Red dwarfs - the most numerous stars in the universe
Usually, scientists search for habitable planets around red dwarfs, as they are more susceptible for planet detection. Since red dwarfs are more luminous than the sun, the habitable zone must be 10-20 times closer than that of the earth to the sun. Unfortunately, red dwarfs emit X-rays and ultraviolet radiation which break apart molecules into atoms and then ionize atmospheric gasses, knocking off electrons that escape the planet´s gravitational force, escaping into space.

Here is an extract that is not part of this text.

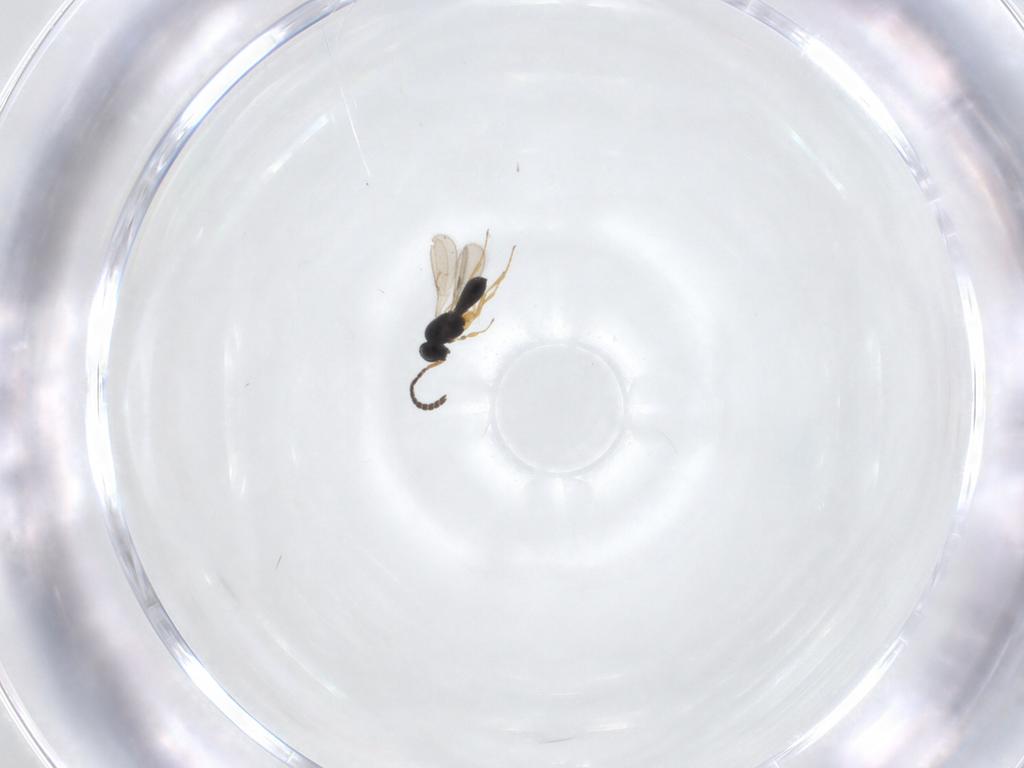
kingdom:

Atmospheric erosion models
These models have demonstrated that lighter gases, such as hydrogen escape more rapidly from the force of a planet's gravity, leaving heavier elements such as oxygen and nitrogen in an exoatmosphere. Very powerful ejections of energized radiation-X-rays and ultraviolet radiation from a red dwarf star cause the heavier ions-oxygen and nitrogen to escape into space.
It´s believed that a red dwarf would stop the ability of an exoplanet within tens or even one hundred of millions of years. The depletion of hydrogen and oxygen would eliminate the chance for the development of life due to a lack of liquid water on its surface.